▶ _Task directions_: Transcribe exactly everything in the data below from the line containing "Donor sex: female." down to the line containing "- reviewer comment", both lines included and nothing further.

▶ _Given entries_:
—————

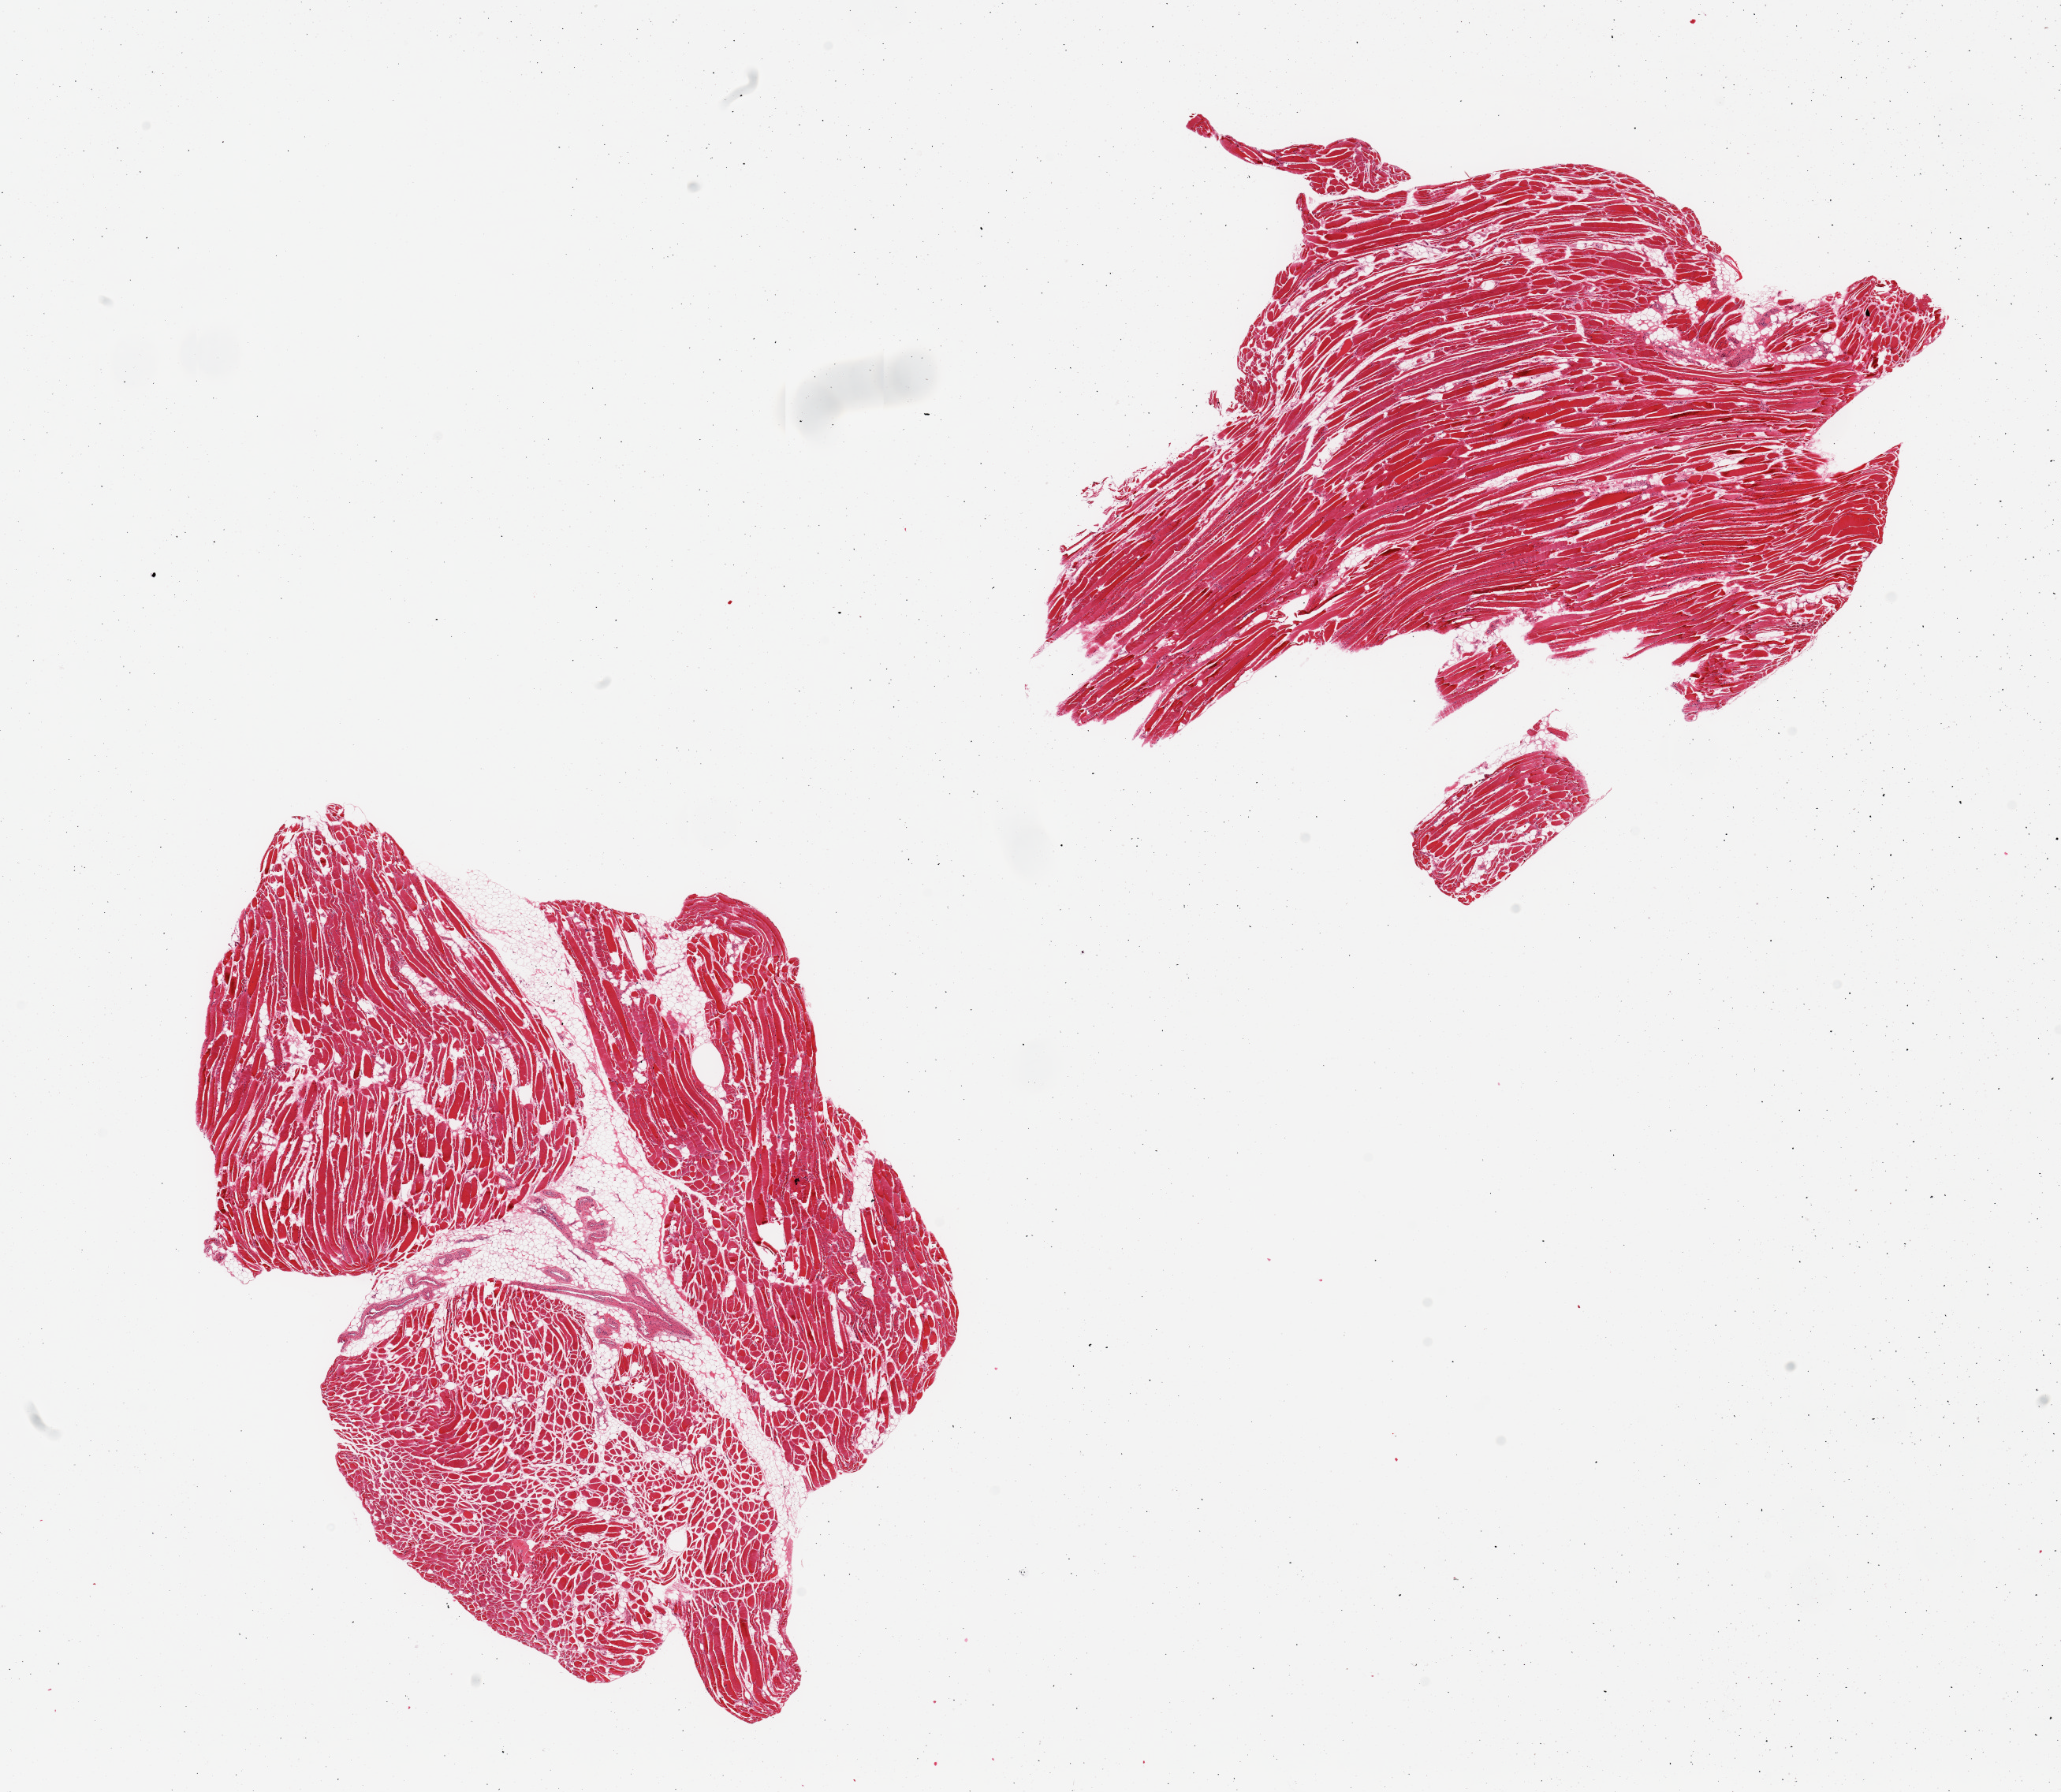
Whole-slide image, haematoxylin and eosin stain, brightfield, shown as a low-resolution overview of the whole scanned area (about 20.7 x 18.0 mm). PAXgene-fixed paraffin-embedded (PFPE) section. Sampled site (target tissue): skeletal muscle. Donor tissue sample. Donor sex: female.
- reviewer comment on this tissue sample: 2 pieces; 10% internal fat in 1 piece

—————

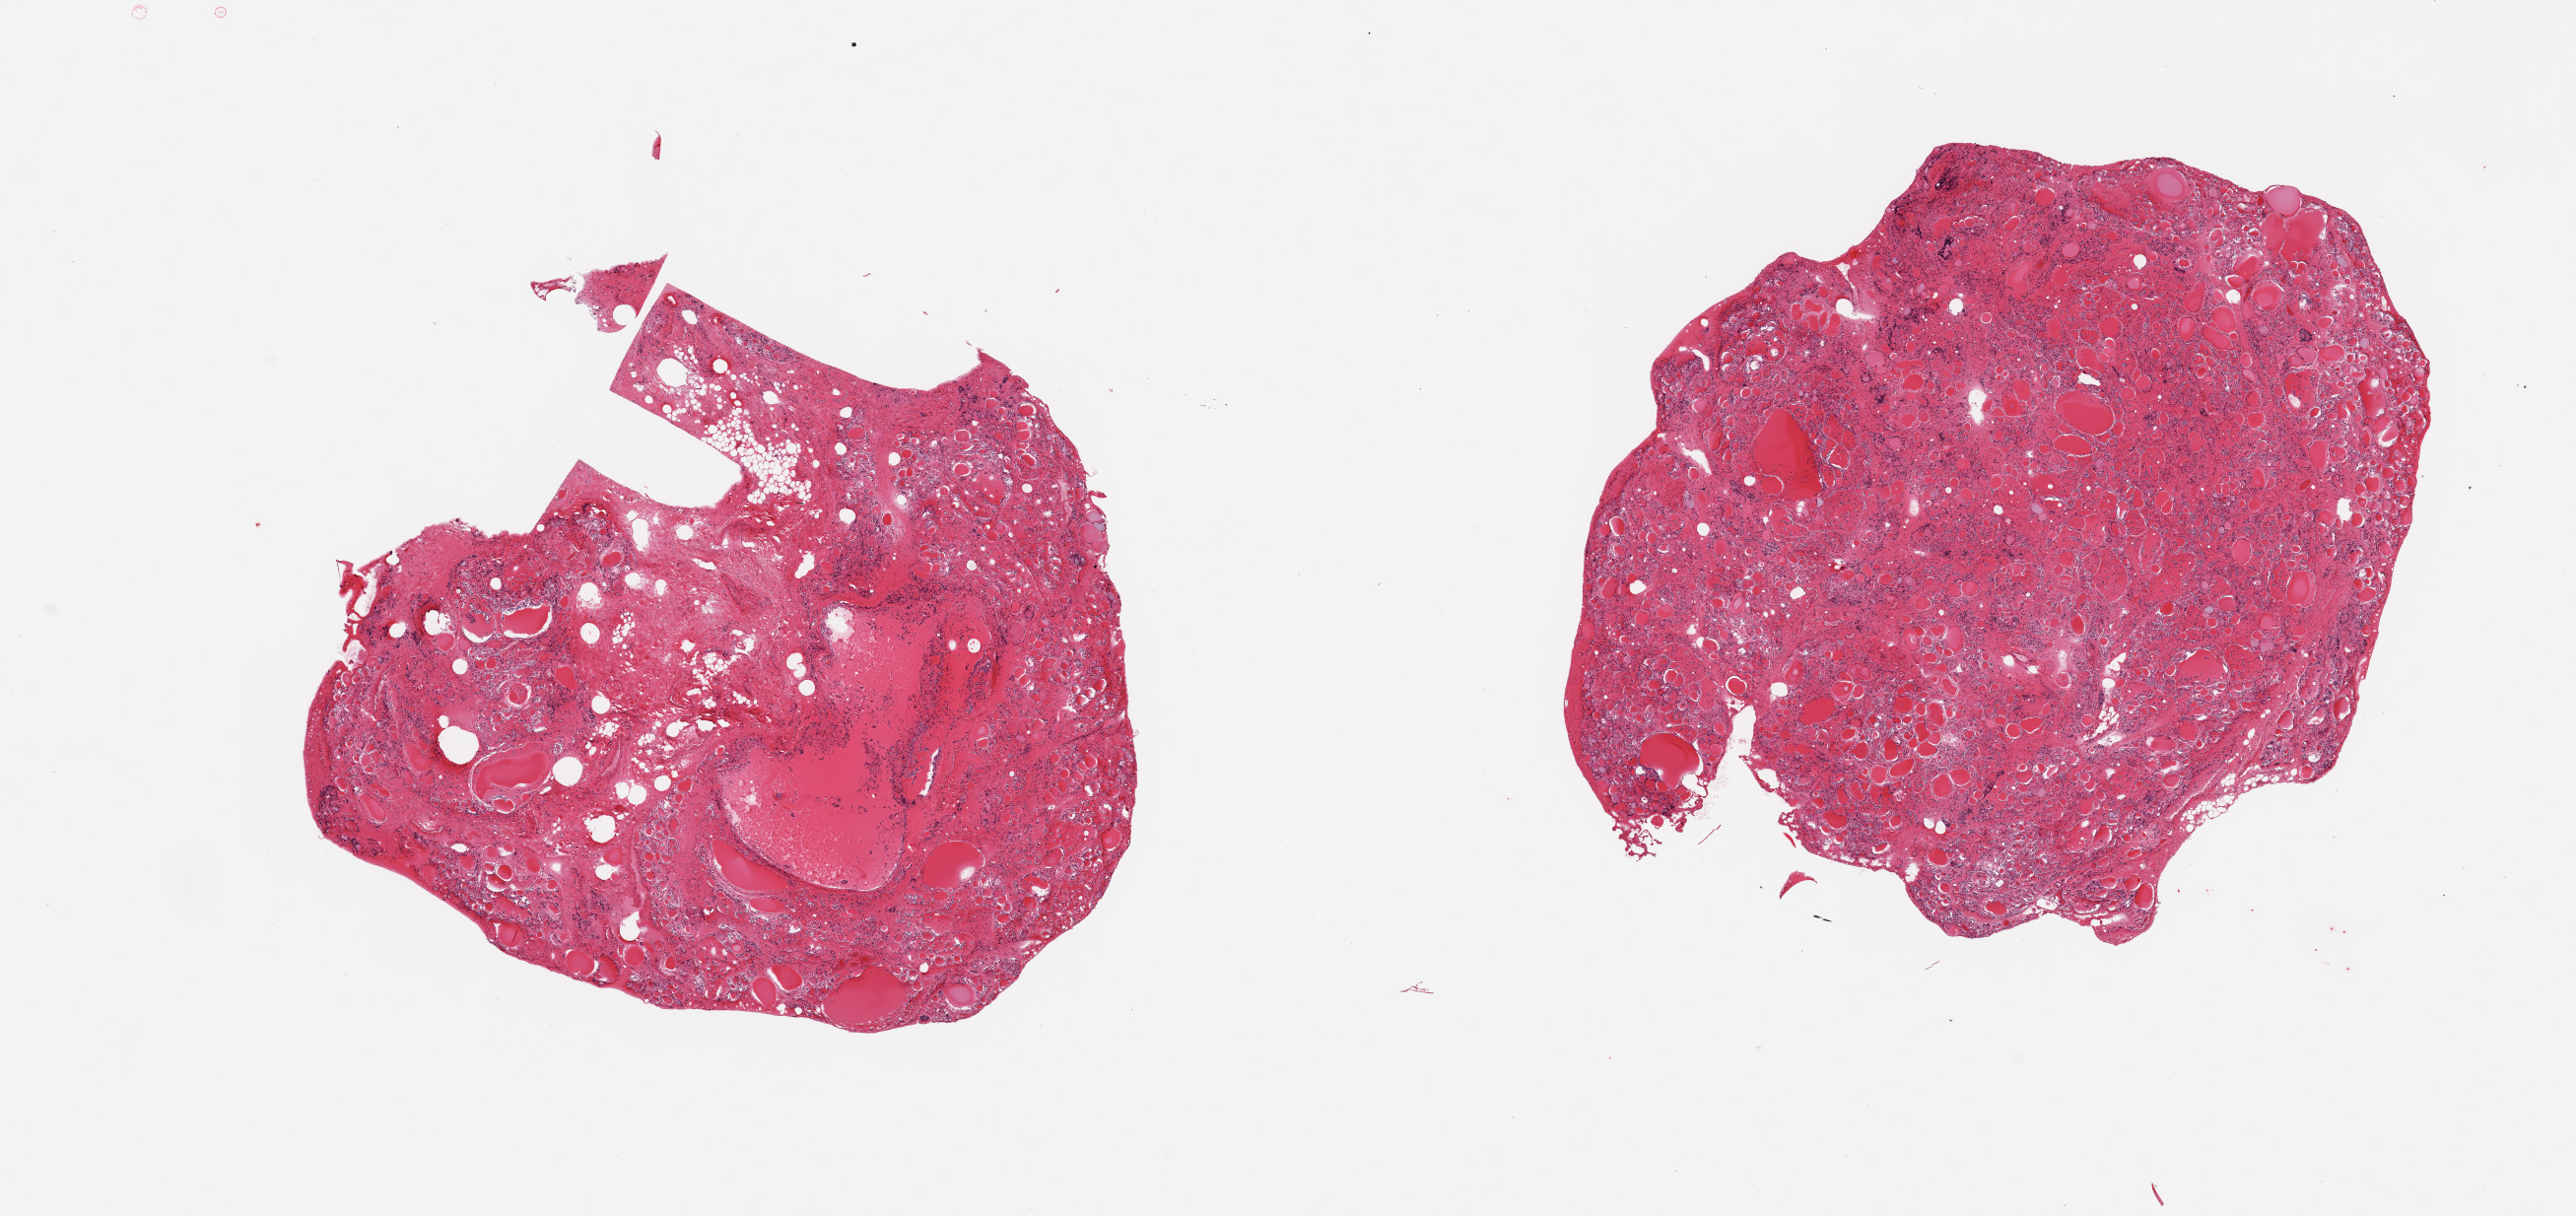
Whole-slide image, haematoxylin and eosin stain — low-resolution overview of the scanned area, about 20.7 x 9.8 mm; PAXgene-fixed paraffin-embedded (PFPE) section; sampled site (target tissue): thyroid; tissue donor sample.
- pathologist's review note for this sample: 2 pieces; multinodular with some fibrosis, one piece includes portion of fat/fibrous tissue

—————

▶ _Finished exercise_:
Whole-slide image, haematoxylin and eosin stain, brightfield, shown as a low-resolution overview of the whole scanned area (about 20.7 x 18.0 mm). PAXgene-fixed paraffin-embedded (PFPE) section. Sampled site (target tissue): skeletal muscle. Donor tissue sample. Donor sex: female.
- reviewer comment on this tissue sample: 2 pieces; 10% internal fat in 1 piece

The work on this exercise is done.